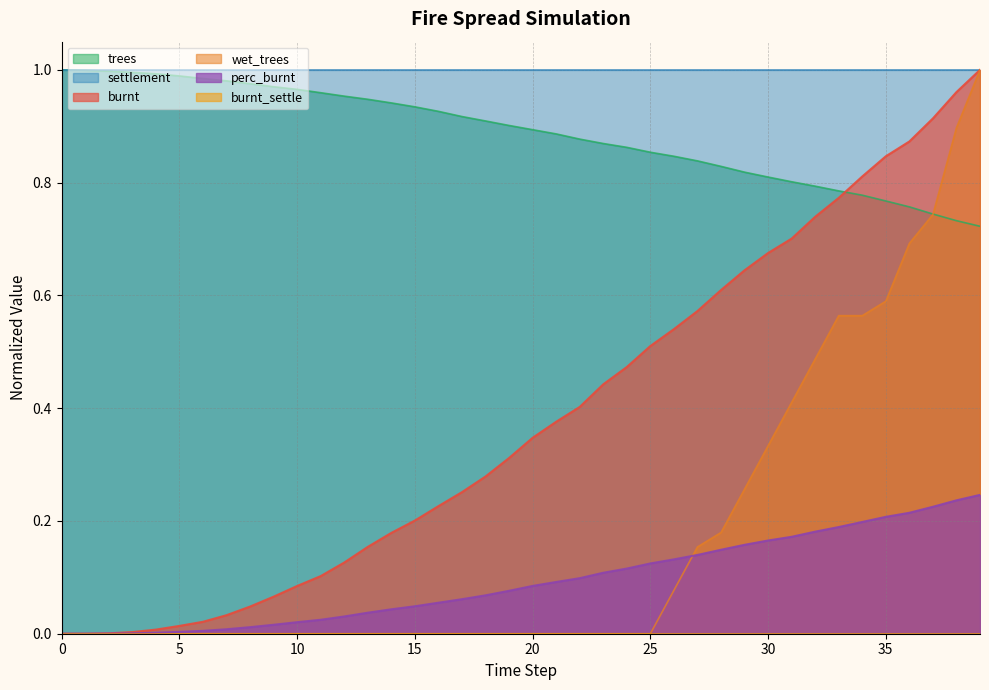

Which series has the largest total across all categories?

settlement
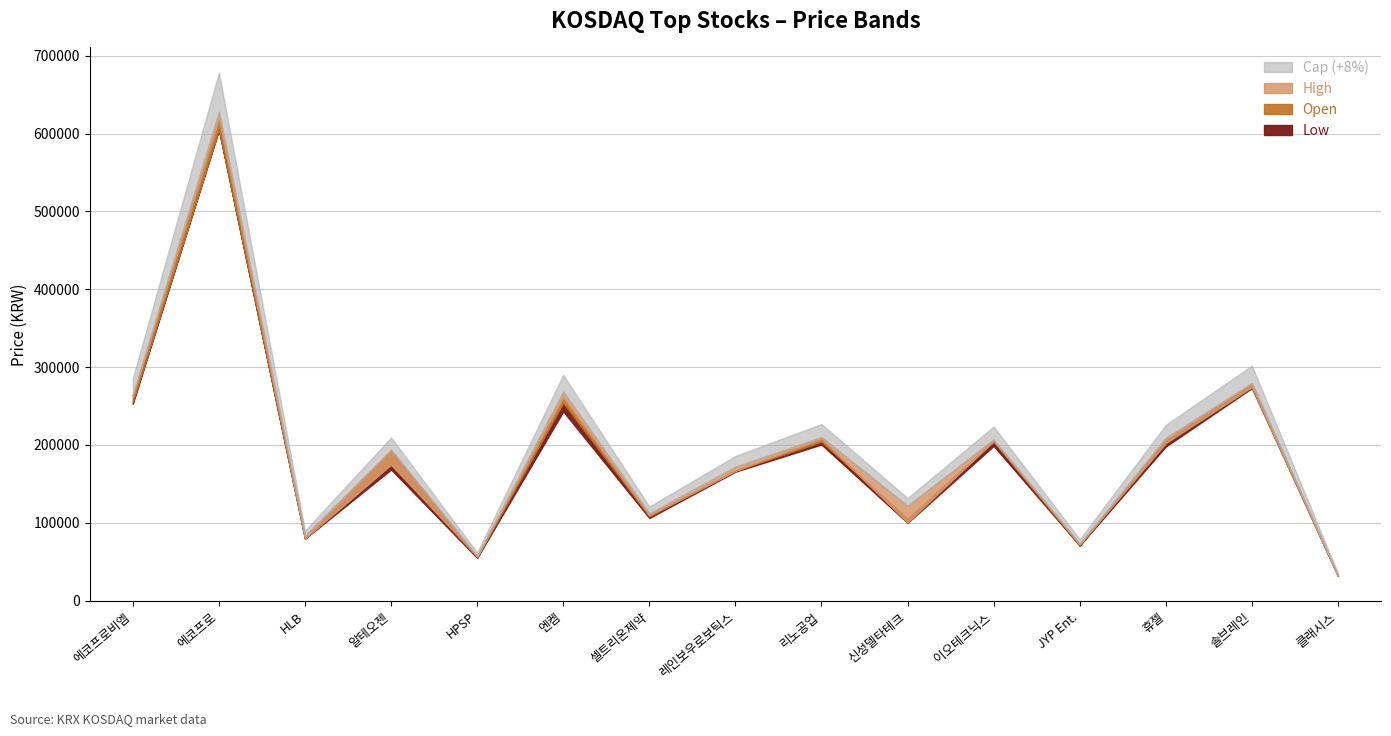

Which category has the lowest value in the High series?

클래시스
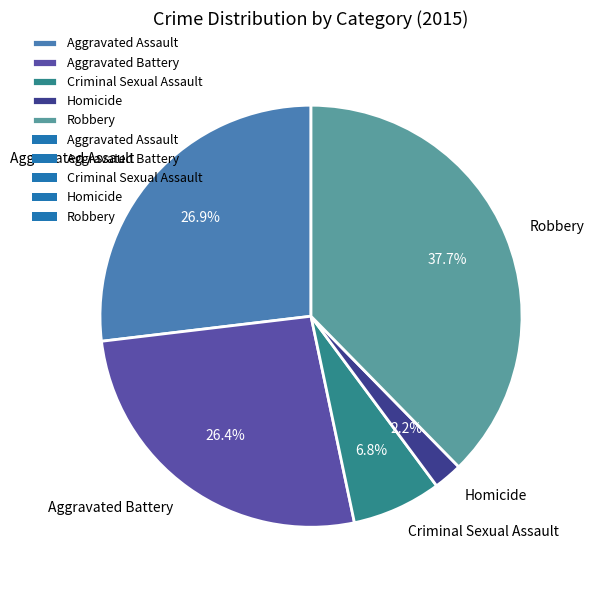

What portion of the pie excludes Aggravated Battery?

73.6%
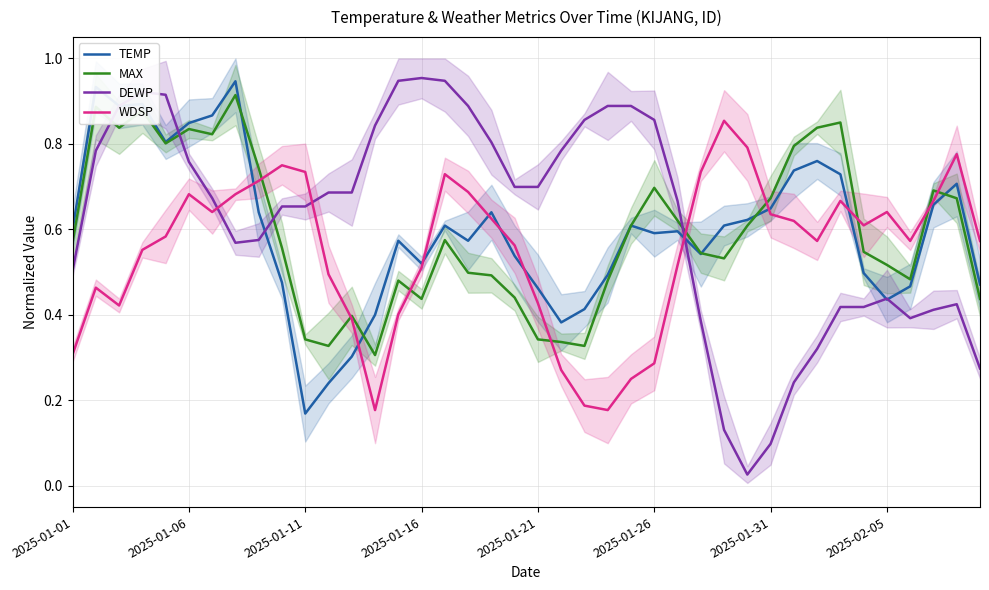

Which series has the largest total across all categories?

DEWP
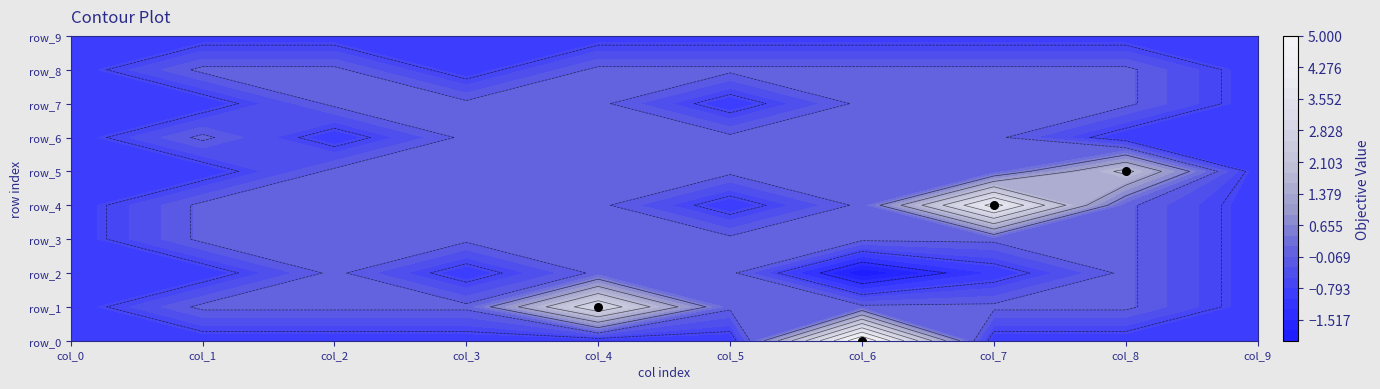

What is the greatest value displayed?

5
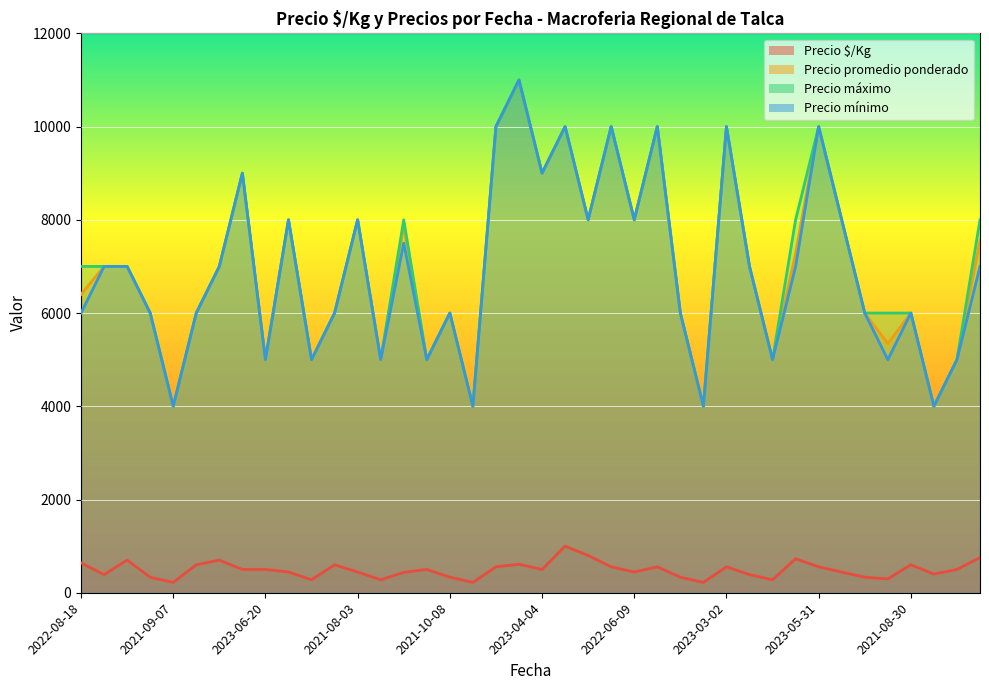

Which series has the largest total across all categories?

Precio máximo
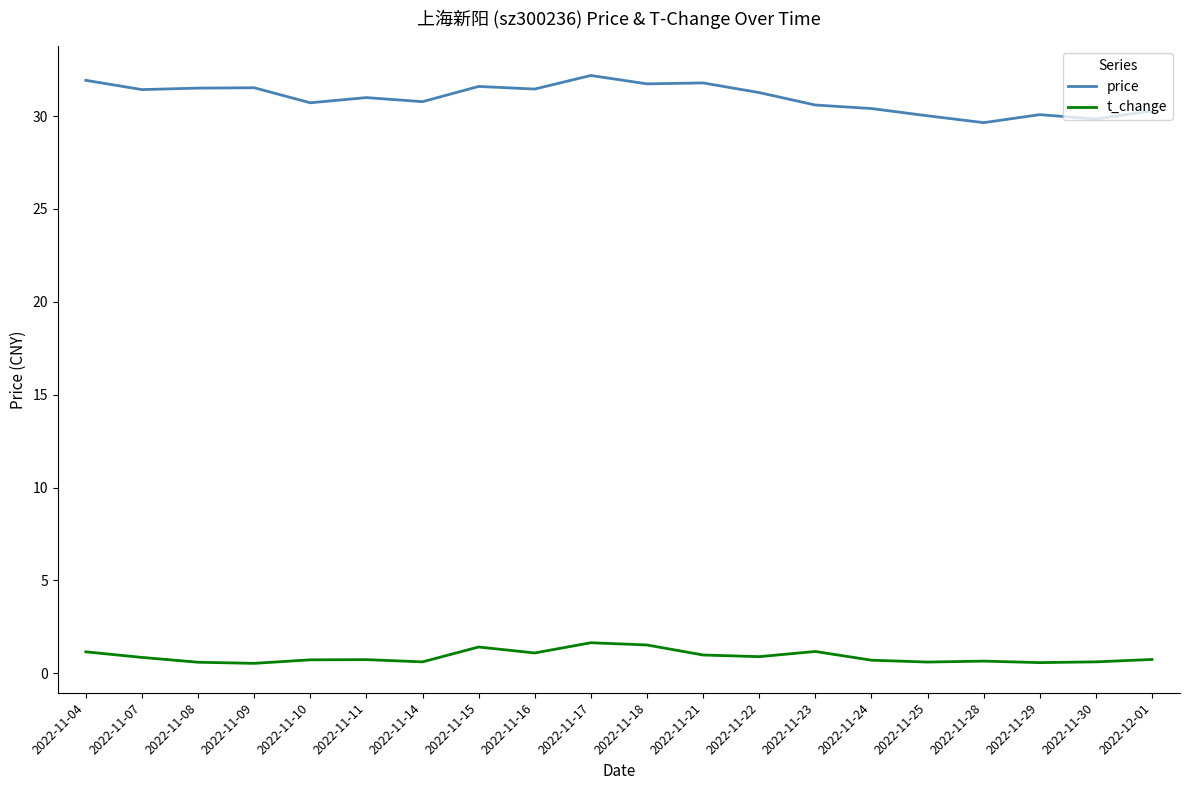

List the series in order of their peak value, highest first.

price, t_change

■ **Task to carry out**
Set down the listing above word for word, with the pictures left out.

■ **Task response**
Which series has the largest total across all categories?

settlement

Which category has the lowest value in the High series?

클래시스

What portion of the pie excludes Aggravated Battery?

73.6%

Which series has the largest total across all categories?

DEWP

What is the greatest value displayed?

5

Which series has the largest total across all categories?

Precio máximo

List the series in order of their peak value, highest first.

price, t_change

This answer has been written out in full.